März 18, 2008 · No Comments

Dieser Eintrag erschien am 6.3.2008 auf Gegen den Strom auf blog.de. Da ich Grund zur Annahme habe, daß mein Blog dort kurz vor der Löschung steht, transferiere ich alle meine Beiträge hierher.

Die Mitteldeutsche Zeitung berichtet heute in ihrer Onlineausgabe, daß sich die Zahl der Christen im Irak seit 2003 halbiert hat.
Natürlich hat das nichts mit einer natürlichen Bevölkerungsentwicklung zu tun, sondern ist Ausdruck einer muslimischen Vernichtungspolitik.

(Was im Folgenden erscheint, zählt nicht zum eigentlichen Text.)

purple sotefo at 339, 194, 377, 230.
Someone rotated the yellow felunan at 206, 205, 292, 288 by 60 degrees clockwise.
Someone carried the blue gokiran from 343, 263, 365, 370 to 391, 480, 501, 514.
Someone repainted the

«Die größte Christenverfolgung weltweit spielt sich gegenwärtig im Irak ab», warnte im vergangenen Herbst Tilman Zülch von der Gesellschaft für bedrohte Völker. «Gezielte Terroranschläge und Massaker» gehörten zu dem, was Christen zu erleiden hätten - neben Einschüchterungen, Übergriffen und Entführungen. In der Hauptstadt Bagdad würden mehr als 1000 christliche Familien von islamistischen Milizen bedroht, weil sie nicht zum Islam übertreten, Sondersteuern zahlen oder ihre Töchter Muslimen zur Frau geben wollten, schlug die christliche Hilfsorganisation Portes Ouvertes (Offene Türen) Alarm.

In einem Land, das im Chaos versinkt und von fremden Mächten besetzt ist, sollte man meinen, daß es andere Probleme abseits der Religionszugehörigkeit gibt. Die Religion des Friedens sieht dies offenbar anders.

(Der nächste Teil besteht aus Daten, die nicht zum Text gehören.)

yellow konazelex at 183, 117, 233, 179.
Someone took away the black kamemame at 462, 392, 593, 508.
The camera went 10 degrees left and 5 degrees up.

Gerechtfertigt werden sämtliche Übergriffe natürlich mit den Mohammed-Karikaturen in Dänemark, fraglich ist nur, wann Kurt Westergaard wegen Völkermord angeklagt wird.

Radio Vatikan hat nach der gestrigen Verlautbarung des Kuschelkurses mit dem Islam ( “Interrreligiöser Dialog”)heute eine etwas härtere Gangart eingeschlagen:

Islamische Länder stehen zuoberst auf dem Index für Christenverfolgung. UNO-Menschenrechte werden meist nur unter Vorbehalt der Scharia akzeptiert. Diese sehe für Menschen, die vom Islam zu einer anderen Religion wechseln, das Todesurteil vor, so Don Andrea Pacini.

Es bleibt zu hoffen, daß der Papst, der ja nicht von muslimischen Mitbürgern gewählt werden kann, standhaft bleibt und eine harte Linie gegen die Religion der Intoleranz fährt. Auch im Sinne aller Nicht-Christen, da der Islam ja nur in Gläubige und Ungläubige unterscheidet.